American software company

Parasoft Corporation is an independent software vendor that develops automated software testing and application security tools, with headquarters in Monrovia, California. It was founded in 1987 by four graduates of the California Institute of Technology who intended to commercialize parallel computing software tools developed for the Caltech Cosmic Cube project. The Cosmic Cube was the first operational hypercube computer.

During the 1990s, Parasoft transitioned its parallel software technology into automated testing tools for both traditional and parallel software development. Beginning with runtime error detection for C and C++ via its Insure++ product, the company expanded its suite to include static code analysis, unit testing, application security, functional testing, and service virtualization.

==Technologies==
Parasoft develops defect prevention software that automates coding practices for Java, C, C++, and .NET. The static code analysis functionality checks code for compliance, security vulnerabilities, performance issues, and maintainability. In 1996, Parasoft filed a patent application for rule-based static code analysis. This technology was subsequently expanded to incorporate security static analysis, data flow analysis, and software metrics.

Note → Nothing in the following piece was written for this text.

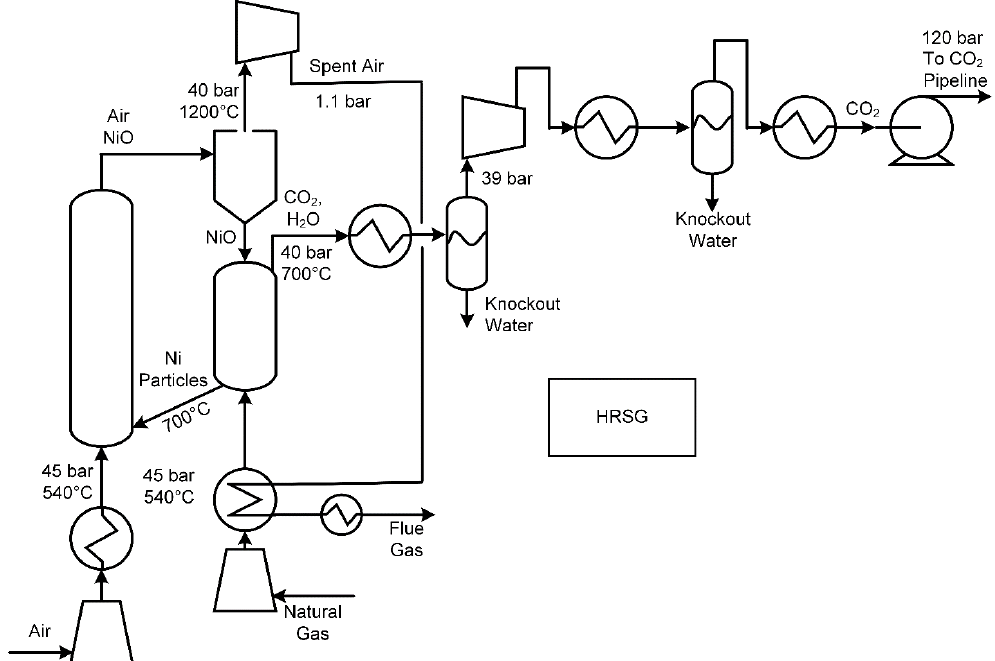
Figure 7. An example chemical looping combustion process using NiO, based on [46].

The company also patented an automated unit test case generation system in 1996. This technology has since been integrated with code coverage analysis, regression testing, and traceability tracking. For peer code reviews, the platform automates the preparation, notification, and tracking stages, while the source code inspection itself remains manual.

For cloud, service-oriented architecture (SOA), APIs, and enterprise computing environments, Parasoft provides tools to automate API testing, integration testing, system testing, load testing, and penetration testing. The company's first web services and SOA testing tools were introduced in 2002.

Additionally, Parasoft produces memory error detection software to locate runtime errors within C and C++ programs. In 2025, the company integrated an artificial intelligence assistant into its C/C++test environment.

For service virtualization, the technology simulates dependent system behaviors, such as mainframes or third-party components, when those assets are unavailable for development or staging purposes. These tools are utilized by organizations to track regulatory compliance and establish automated workflows within Agile, DevOps, continuous delivery, and continuous testing frameworks.